In order to embody the Locus Pocus, I chose to create a new case design, rather than search for an existing clock body for retrofit. The case design consisted of front and back panels joined by the clockwork frame itself. The panels were designed with a stylized grandfather clock aesthetic. The case design, coupled with the clock face and clock hands, provides a finished look to the project.

Addititional detail is provided on the case design page.

Locus Pocus Packaging

Beyond the structural elements (hands, face, clockwork, case) already described, the embedded computing elements needed organization and packaging. This included PCB mounting, wire connection management, and layout. The back panel of the case was used as a platform to organize the embedded computing components.

While this stage of Locus Pocus development is complete, I fullly expect to continue revisons, which will likely require reorganization. So, both in developing the packaging and in mounting, I made design choices to allow for greater flexibility in revision. This included design of PCB mounts for easy board removal and removable adhesive mounting for components. Naturally, each of these could be strengthened in the longer term with fixed casings and mechanical fasteners.

PCB Mounting

There were 3 types of PCBs that needed to be mounted.

x1 XIAO ESP32C3 Development Board
x1 Arduino UNO R4 WiFi Board
x4 ULN2003 Driver Board for Stepper Motors

For the Arduino UNO R4 WiFi mounting, I used a SunFounder Acrylic Case.

For the XIAO ESP32C3 board and the ULN2003 motor driver boards, I designed an edge-fit casing, which holds the bottom edge of the board. This holds the boards in place with a light press fit and allows for easy removal and replacement.

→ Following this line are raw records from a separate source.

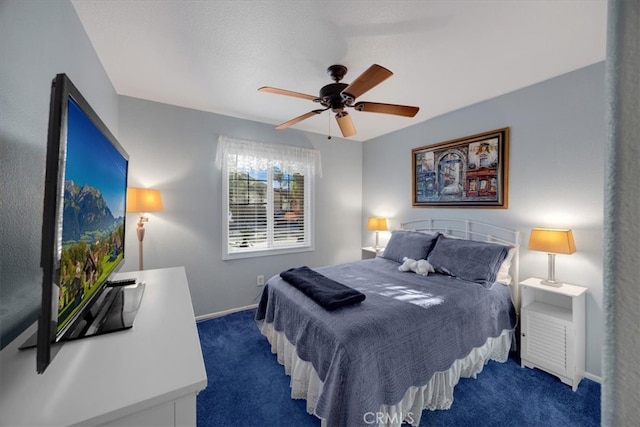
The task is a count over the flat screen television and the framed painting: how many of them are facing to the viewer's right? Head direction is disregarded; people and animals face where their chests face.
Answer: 1

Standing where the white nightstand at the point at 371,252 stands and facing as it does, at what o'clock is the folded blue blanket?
The folded blue blanket is roughly at 11 o'clock from the white nightstand.

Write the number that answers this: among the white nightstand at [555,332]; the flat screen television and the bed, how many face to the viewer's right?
1

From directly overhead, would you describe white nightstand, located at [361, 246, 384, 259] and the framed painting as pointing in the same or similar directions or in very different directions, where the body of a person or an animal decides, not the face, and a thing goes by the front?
same or similar directions

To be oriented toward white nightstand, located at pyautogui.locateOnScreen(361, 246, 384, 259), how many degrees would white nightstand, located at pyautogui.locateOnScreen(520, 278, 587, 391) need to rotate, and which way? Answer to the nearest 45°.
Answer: approximately 45° to its right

PCB Mount for XIAO ESP32C3 Development Board

In order to mount the boards on the back panel, I used Command Strips. These allow for click removal and refastening. The design choice here was for near-term flexibility. The mounting could be strengthened with mechanical fasteners.

Wiring

There are 5 types of wiring used in Locus Pocus

Stepper motor wires - these come attached to the motors with a dedicated connector for the motor driver board
Motor driver control wires - stepper motor control requires 4 lines. I created dedicated 4-line ribbon cables with crimp-pin connections and 4-point connector blocks.
Power distribution - each stepper motor also needs a power and ground line. I used a 2-in-8-out terminal block to distribute the power lines. I created 5 dedicated 2-line ribbon cables with crimp-pin connections and 2-point connector blocks - 1 for the power input and 4 for the connection to each motor.
XIAO ESP32C3 Cable - the XIAO ESP32C3 uses a USB C cable for logic power and data.
Arduino UNO R4 WiFi - the Arduino UNO R4 WiFi uses a USB C cable for logic power and data. It also uses a barrel jack connection for motor power.

In order to manage wiring, I used Command Clips that allow for manual addition / removal of wiring / cables. The design choice here was for near-term flexibility. The mounting could be strengthened with mechanical fasteners.